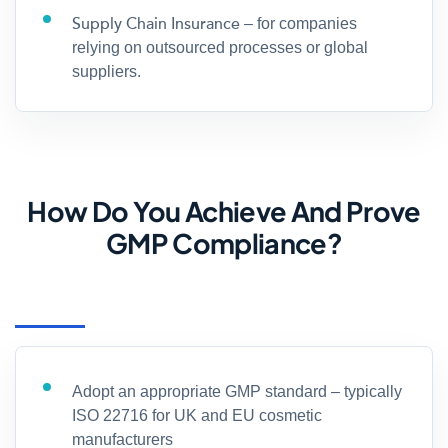
Supply Chain Insurance
– for companies
relying on outsourced processes or global
suppliers.
How Do You Achieve And Prove
GMP Compliance?
Adopt an appropriate GMP standard – typically
ISO 22716 for UK and EU cosmetic
manufacturers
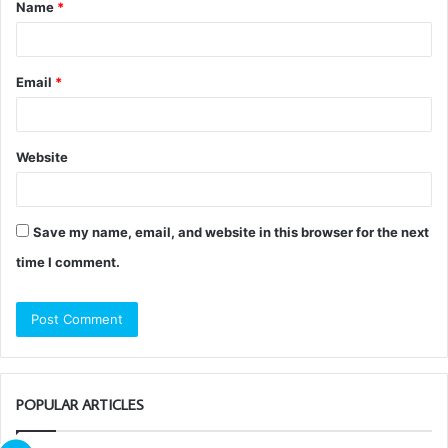
Name
*
*
Email
*
Website
Save my name, email, and website in this browser for the next
time I comment.
POPULAR ARTICLES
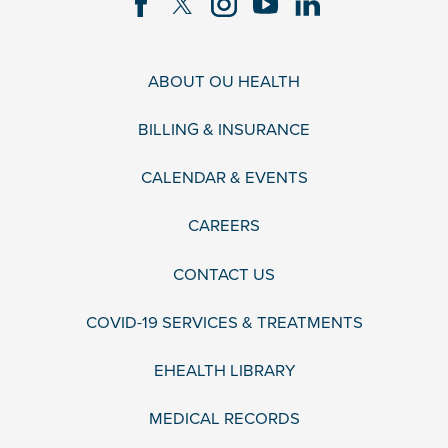
ABOUT OU HEALTH
BILLING & INSURANCE
CALENDAR & EVENTS
CAREERS
CONTACT US
COVID-19 SERVICES & TREATMENTS
EHEALTH LIBRARY
MEDICAL RECORDS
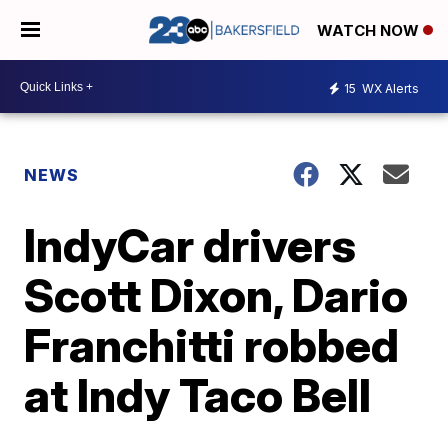
WATCH NOW
15
WX Alerts
NEWS
IndyCar drivers
Scott Dixon, Dario
Franchitti robbed
at Indy Taco Bell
◆ ◆ ◆
Write out an exact copy of the listing, first line through the line containing "EHEALTH LIBRARY", with the pictures left out.

Supply Chain Insurance
– for companies
relying on outsourced processes or global
suppliers.
How Do You Achieve And Prove
GMP Compliance?
Adopt an appropriate GMP standard – typically
ISO 22716 for UK and EU cosmetic
manufacturers
Name
*
*
Email
*
Website
Save my name, email, and website in this browser for the next
time I comment.
POPULAR ARTICLES
ABOUT OU HEALTH
BILLING & INSURANCE
CALENDAR & EVENTS
CAREERS
CONTACT US
COVID-19 SERVICES & TREATMENTS
EHEALTH LIBRARY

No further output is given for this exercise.